Microsoft urges Windows users to install a security update IMMEDIATELY after researchers find a serious vulnerability in the operating system that could let hackers install programs, view and delete data or even create new user accounts on your computer
- Microsoft is offering patches for the security flaw in its security update guide
- The flaw is in Windows Print Spooler, a Windows programme that runs by default
- Microsoft said that all versions of Windows are vulnerable including Windows 7
Microsoft has urged Windows users to install a security update immediately before their personal information is seriously compromised.
The tech giant found a serious vulnerability in its operating system that could let hackers install programs, view and delete data or even create new user accounts.
The vulnerability, known as PrintNightmare, is within Windows Print Spooler, a software programme that runs by default on Windows.
Windows Print Spooler helps your computer interact with the printer and manages all print jobs in your queue.
All versions of Windows are vulnerable, according to Microsoft, including its most recent major release, Windows 10.
Microsoft has offered patches for the flaw in its security update guide. The tech giant says all versions of Windows are vulnerable
Microsoft detailed the flaw in its security update guide along with guidance on how Windows users can protect their system.
‘A remote code execution vulnerability exists when the Windows Print Spooler service improperly performs privileged file operations,’ the firm says.
‘An attacker who successfully exploited this vulnerability could run arbitrary code with system privileges.
‘An attacker could then install programs; view, change, or delete data; or create new accounts with full user rights.’
CNN reports that researchers at cyber security company Sangfor accidentally published a how-to guide for exploiting the flaw.
It was quickly deleted by the company, but only after it was shared to websites including GitHub.

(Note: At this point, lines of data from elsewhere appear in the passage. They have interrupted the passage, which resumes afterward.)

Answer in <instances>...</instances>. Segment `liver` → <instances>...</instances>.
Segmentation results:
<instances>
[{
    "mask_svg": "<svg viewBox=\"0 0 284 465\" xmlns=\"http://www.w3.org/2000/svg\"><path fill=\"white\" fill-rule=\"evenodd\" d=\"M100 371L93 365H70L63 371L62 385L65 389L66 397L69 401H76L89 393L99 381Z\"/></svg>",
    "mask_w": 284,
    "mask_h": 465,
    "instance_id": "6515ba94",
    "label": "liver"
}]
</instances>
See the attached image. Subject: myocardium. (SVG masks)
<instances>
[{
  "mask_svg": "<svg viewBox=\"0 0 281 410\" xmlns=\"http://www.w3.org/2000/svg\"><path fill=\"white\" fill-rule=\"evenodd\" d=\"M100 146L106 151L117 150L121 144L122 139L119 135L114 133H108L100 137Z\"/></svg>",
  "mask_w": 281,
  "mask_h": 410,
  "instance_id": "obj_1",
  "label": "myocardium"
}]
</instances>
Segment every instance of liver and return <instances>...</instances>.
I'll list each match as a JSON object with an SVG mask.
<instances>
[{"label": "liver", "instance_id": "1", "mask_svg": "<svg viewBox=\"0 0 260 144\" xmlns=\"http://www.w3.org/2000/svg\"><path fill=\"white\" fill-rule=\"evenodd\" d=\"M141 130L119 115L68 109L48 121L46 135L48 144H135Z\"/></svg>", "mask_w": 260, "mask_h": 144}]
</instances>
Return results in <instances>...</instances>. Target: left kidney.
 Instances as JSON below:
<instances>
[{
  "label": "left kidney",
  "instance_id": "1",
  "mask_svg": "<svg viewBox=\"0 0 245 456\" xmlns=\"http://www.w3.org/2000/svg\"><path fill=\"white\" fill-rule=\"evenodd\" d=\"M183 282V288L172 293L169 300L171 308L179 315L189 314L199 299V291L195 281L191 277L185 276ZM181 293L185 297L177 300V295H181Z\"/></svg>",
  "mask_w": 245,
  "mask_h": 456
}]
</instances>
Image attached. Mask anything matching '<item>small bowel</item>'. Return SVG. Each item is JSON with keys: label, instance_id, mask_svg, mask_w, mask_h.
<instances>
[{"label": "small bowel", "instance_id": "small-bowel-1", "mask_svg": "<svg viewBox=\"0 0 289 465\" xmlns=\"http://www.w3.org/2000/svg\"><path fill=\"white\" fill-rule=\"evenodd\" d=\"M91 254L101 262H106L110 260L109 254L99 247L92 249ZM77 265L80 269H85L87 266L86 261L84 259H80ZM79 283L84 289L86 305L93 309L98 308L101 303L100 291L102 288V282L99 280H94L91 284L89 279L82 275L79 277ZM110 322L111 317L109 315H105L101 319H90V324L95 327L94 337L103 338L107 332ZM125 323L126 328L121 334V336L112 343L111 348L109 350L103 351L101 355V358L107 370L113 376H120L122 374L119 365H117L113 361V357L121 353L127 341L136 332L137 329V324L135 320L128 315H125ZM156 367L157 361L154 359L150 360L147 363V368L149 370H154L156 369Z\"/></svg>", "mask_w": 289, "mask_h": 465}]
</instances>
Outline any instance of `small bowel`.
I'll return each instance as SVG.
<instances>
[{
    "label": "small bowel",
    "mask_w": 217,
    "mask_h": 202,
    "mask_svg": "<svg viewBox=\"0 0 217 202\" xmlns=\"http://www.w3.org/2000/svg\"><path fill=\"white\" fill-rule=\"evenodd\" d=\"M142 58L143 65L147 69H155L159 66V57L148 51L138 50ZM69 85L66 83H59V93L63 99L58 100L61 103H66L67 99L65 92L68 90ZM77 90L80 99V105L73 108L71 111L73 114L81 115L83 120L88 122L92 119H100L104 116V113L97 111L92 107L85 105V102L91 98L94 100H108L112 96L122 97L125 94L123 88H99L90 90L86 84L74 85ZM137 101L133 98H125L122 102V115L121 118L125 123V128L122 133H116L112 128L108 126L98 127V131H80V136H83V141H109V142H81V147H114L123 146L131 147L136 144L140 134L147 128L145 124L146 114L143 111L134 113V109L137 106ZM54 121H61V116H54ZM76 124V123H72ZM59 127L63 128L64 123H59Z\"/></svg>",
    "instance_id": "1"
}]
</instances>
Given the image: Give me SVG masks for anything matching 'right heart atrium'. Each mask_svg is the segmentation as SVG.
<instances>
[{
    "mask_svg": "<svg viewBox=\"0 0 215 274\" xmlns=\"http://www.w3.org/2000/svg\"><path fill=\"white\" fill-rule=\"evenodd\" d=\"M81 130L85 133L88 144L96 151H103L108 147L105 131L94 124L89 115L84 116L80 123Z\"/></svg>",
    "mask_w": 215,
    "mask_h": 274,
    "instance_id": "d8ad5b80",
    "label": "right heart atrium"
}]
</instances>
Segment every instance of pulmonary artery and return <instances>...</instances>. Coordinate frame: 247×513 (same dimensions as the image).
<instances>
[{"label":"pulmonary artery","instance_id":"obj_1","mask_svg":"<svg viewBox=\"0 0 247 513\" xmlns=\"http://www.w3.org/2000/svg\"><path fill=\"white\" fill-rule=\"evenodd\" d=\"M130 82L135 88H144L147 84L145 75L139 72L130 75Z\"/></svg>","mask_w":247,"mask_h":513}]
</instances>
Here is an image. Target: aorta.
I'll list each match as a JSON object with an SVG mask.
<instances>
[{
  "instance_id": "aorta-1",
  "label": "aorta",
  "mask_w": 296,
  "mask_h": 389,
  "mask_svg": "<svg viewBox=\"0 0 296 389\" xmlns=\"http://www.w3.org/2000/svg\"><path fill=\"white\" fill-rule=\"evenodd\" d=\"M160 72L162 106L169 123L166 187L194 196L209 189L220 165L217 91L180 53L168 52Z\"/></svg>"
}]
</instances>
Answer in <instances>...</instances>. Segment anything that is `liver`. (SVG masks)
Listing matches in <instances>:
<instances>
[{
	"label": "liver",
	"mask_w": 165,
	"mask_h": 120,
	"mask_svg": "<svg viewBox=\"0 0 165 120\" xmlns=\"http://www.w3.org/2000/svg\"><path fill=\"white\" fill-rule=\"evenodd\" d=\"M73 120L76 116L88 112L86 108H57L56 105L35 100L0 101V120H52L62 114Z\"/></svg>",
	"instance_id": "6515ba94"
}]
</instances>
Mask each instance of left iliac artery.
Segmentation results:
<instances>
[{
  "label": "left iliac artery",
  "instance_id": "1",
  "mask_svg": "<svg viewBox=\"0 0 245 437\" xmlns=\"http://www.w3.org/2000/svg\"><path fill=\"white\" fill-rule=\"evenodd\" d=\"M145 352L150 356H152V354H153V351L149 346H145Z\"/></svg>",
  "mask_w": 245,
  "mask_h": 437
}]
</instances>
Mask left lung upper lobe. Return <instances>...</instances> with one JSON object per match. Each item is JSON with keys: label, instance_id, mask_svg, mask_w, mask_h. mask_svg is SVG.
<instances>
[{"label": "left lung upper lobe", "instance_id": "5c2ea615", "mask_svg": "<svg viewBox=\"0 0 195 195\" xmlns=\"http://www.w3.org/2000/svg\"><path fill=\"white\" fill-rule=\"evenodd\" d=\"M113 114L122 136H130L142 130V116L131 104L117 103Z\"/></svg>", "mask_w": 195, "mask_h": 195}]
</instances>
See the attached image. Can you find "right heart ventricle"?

Because the flaw affects all versions of Windows, Microsoft is even offering patches for Windows 7, which it withdrew support for nearly 18 months ago.
Microsoft is even offering a patch for Windows 7, which it pulled the plug on back in January 2020
Worryingly, patches for the flaw are not yet available for Windows 10 version 1607, Windows Server 2016 or Windows Server 2012.
‘Security updates for these versions of Windows will be released soon,’ Microsoft said.
The vulnerability comes only a few weeks after Microsoft announced Windows 11, its next major software release.
It’s Microsoft’s first major operating system since Windows 10, released in 2015, and looks heavily inspired by one of its major software rivals, Apple.
Possibly inspired by Apple? Microsoft revealed its new Windows 11 operating system on June 24
Windows 11 is set to be released later this year and will be a free upgrade for users running Windows 10 until the middle of 2022.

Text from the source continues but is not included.